Akibat kejadian itu, sebanyak enam atap lapangan padel mengalami kerusakan. Tidak ada korban jiwa maupun luka dalam peristiwa tersebut.
Penyebab Kecelakaan
Beberapa faktor dapat menjadi penyebab ambruknya atap lapangan padel tersebut. Pertama, cuaca ekstrem yang terjadi pada hari Minggu. Hujan deras disertai angin kencang memicu kerusakan struktur atap. Kedua, kondisi bangunan yang mungkin tidak cukup kuat untuk menahan tekanan cuaca buruk. Ketiga, kurangnya pemeliharaan rutin terhadap infrastruktur yang ada di lokasi tersebut.
Respons Pihak Terkait
Pihak pengelola Anwa Racquet Club memberikan respons cepat setelah kejadian tersebut. Mereka langsung menutup lapangan untuk mencegah risiko lebih lanjut. Selain itu, mereka juga berkomitmen untuk memperbaiki kerusakan yang terjadi. Dengan bantuan pihak kepolisian, investigasi dilakukan untuk mengetahui penyebab pasti dari kejadian ini.
Dampak pada Turnamen
Turnamen The Prime Open Tournament harus dihentikan sementara setelah kejadian tersebut. Meskipun demikian, panitia tetap berusaha agar acara bisa dilanjutkan setelah perbaikan selesai. Peserta dan penonton juga diberikan informasi lengkap tentang proses evakuasi dan langkah-langkah pencegahan yang diambil.

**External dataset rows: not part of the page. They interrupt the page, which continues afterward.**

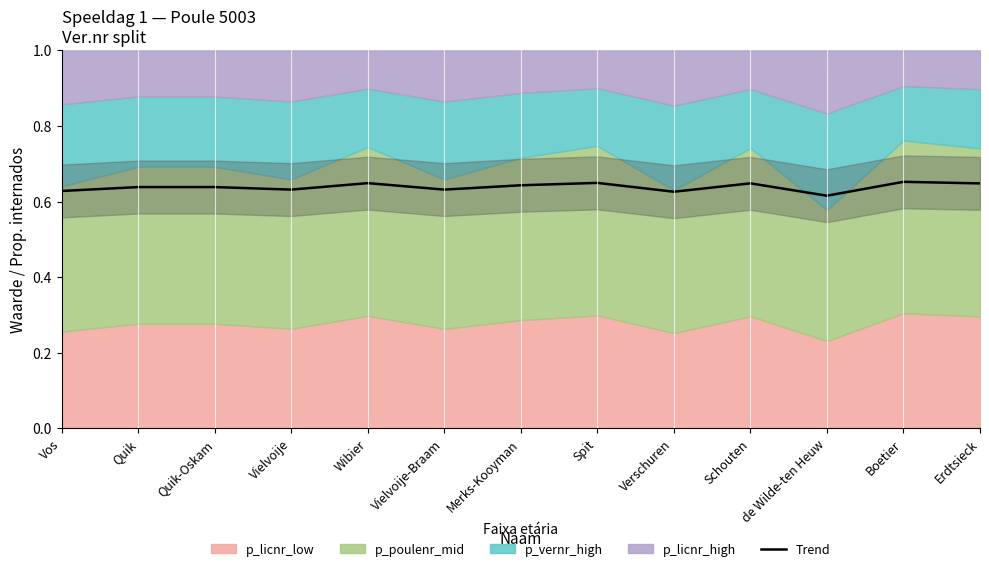

How many lines are shown in the chart?

1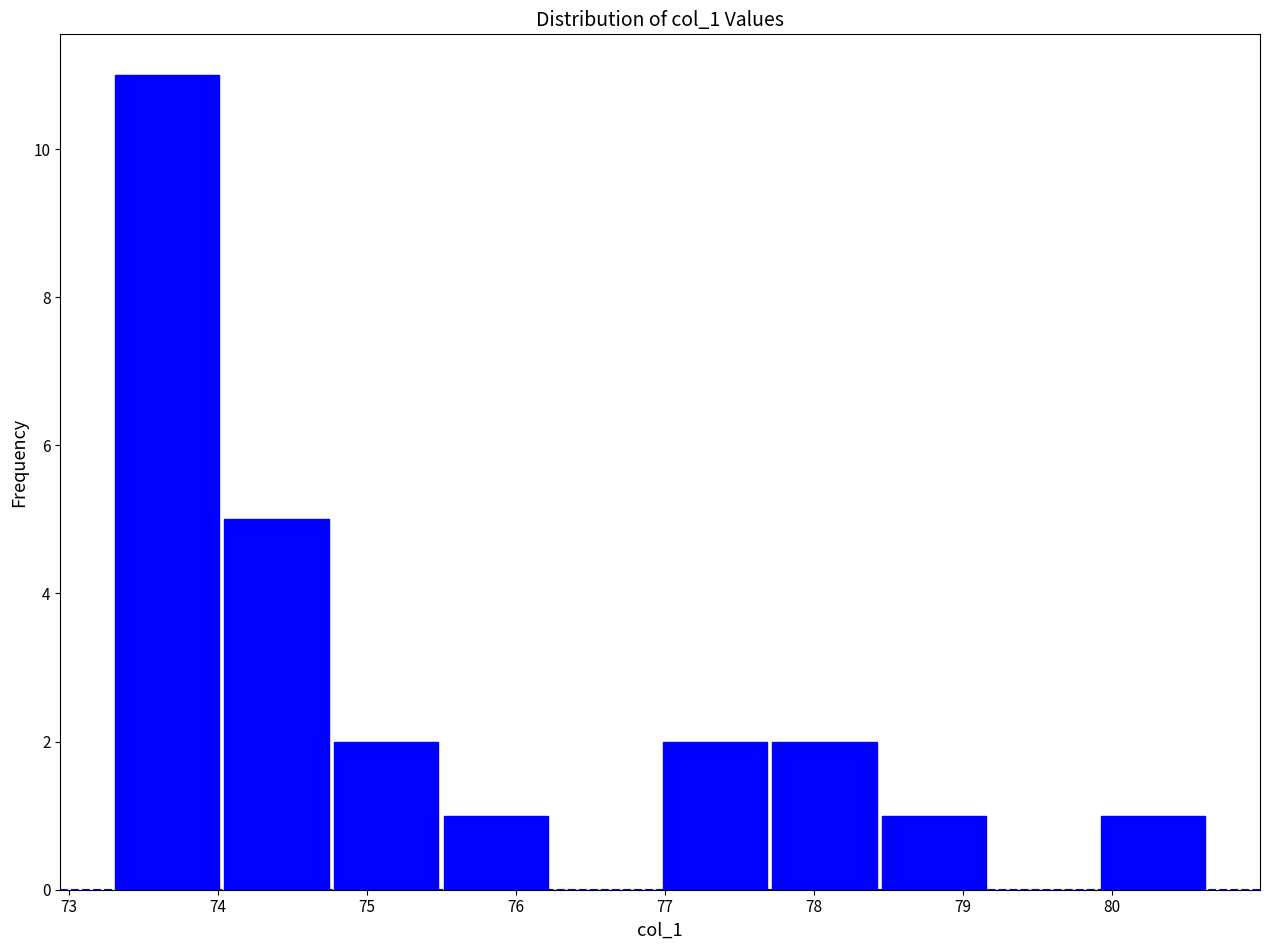

Reading left to right, transcribe this chart: for each bar, give the range it covers on the x-axis and its height. Neither the bar edges nor the heights are printed on the chart, so give them approximately, as read against the axes.

73.3 to 74.0: 11
74.0 to 74.8: 5
74.8 to 75.5: 2
75.5 to 76.2: 1
76.2 to 77.0: 0
77.0 to 77.7: 2
77.7 to 78.4: 2
78.4 to 79.2: 1
79.2 to 79.9: 0
79.9 to 80.6: 1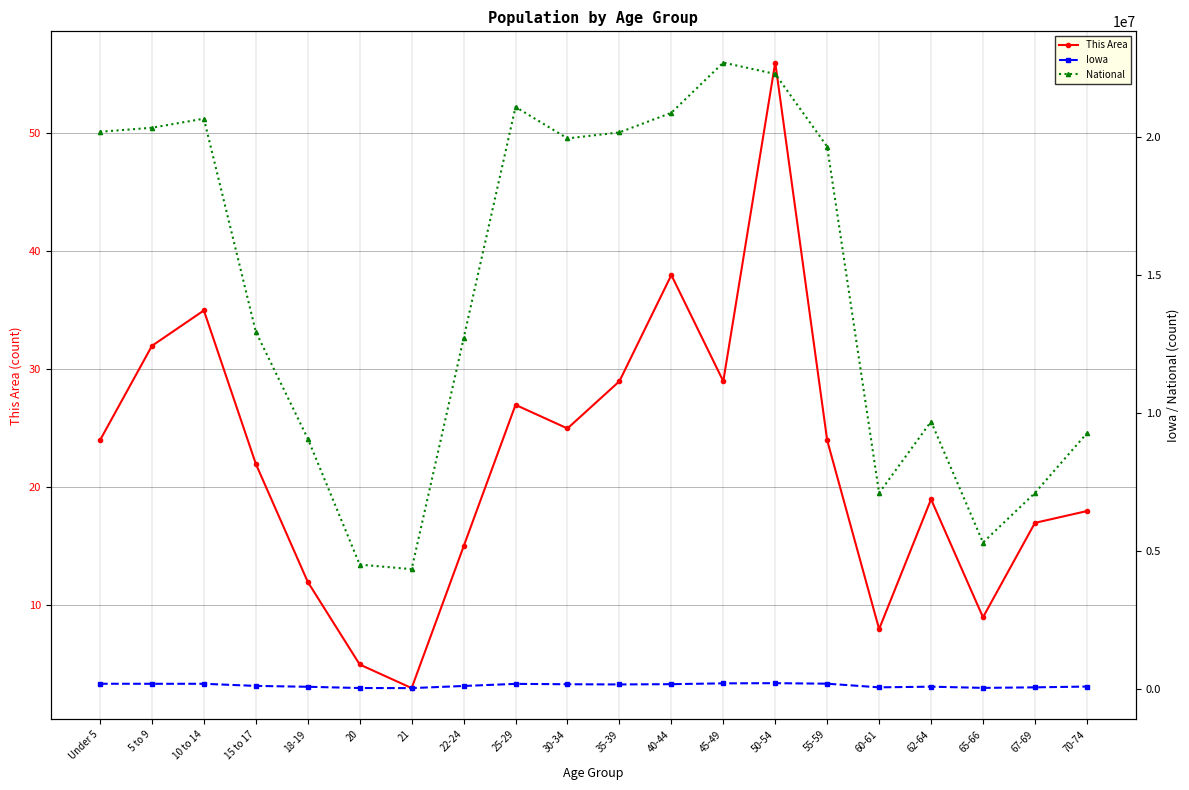

Which series has the widest spread of values?

National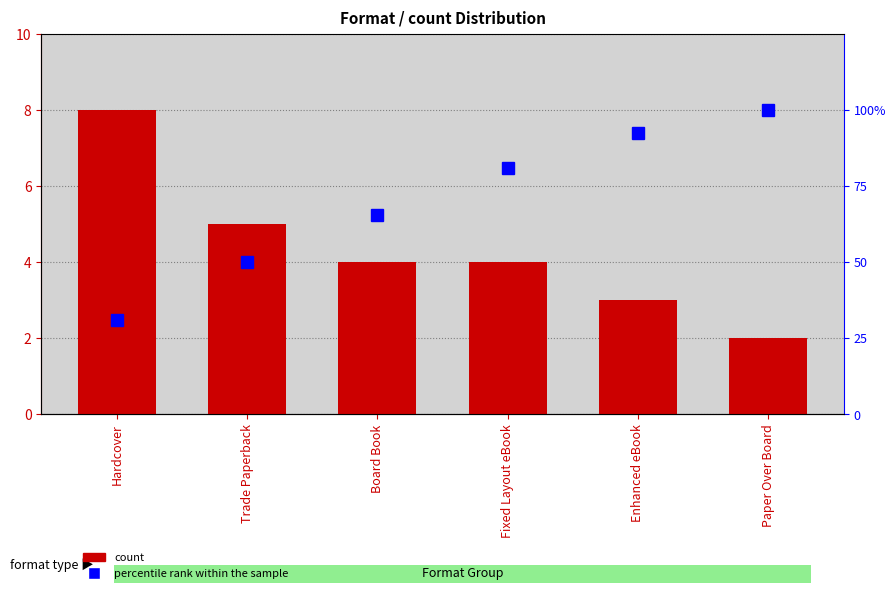

What is the maximum value for percentile rank within the sample?

100.0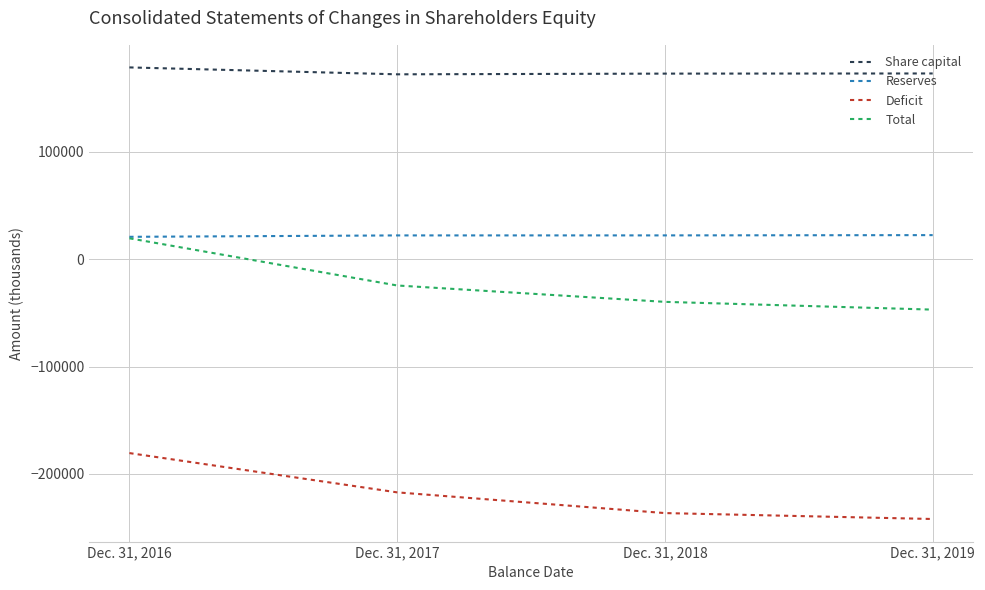

List the labels in order of Share capital value, largest first.

Dec. 31, 2016, Dec. 31, 2019, Dec. 31, 2018, Dec. 31, 2017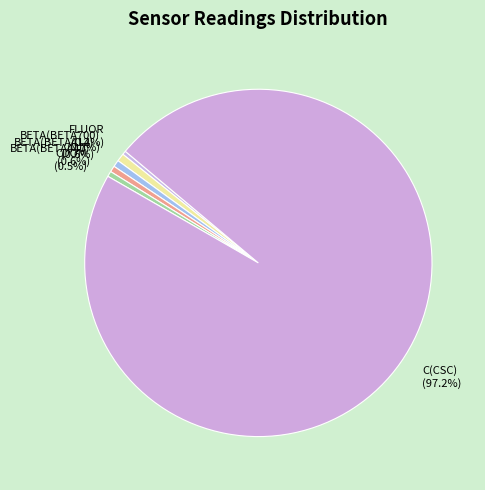

Approximately how many times larger is the value at BETA(BETA412) compared to BETA(BETA700)?

0.9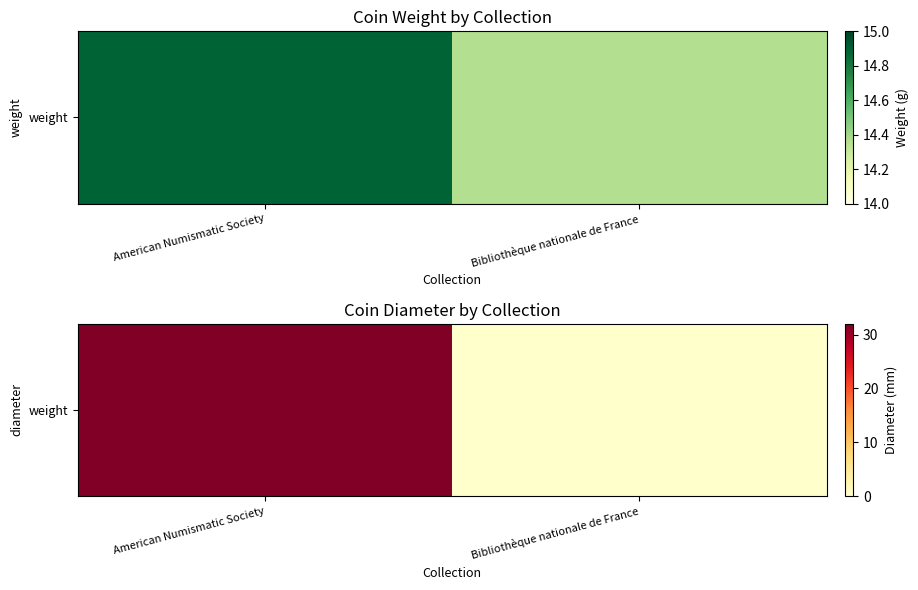

Which category has the lowest value across all series?

Bibliothèque nationale de France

Langkah Pencegahan Ke depan
Setelah kejadian ini, pihak pengelola diharapkan lebih meningkatkan pengawasan terhadap kondisi bangunan dan infrastruktur. Pemeliharaan rutin dan evaluasi berkala sangat penting untuk mencegah kejadian serupa di masa depan. Selain itu, sistem peringatan dini terkait cuaca ekstrem juga perlu diperkuat agar bisa memberi waktu cukup untuk persiapan.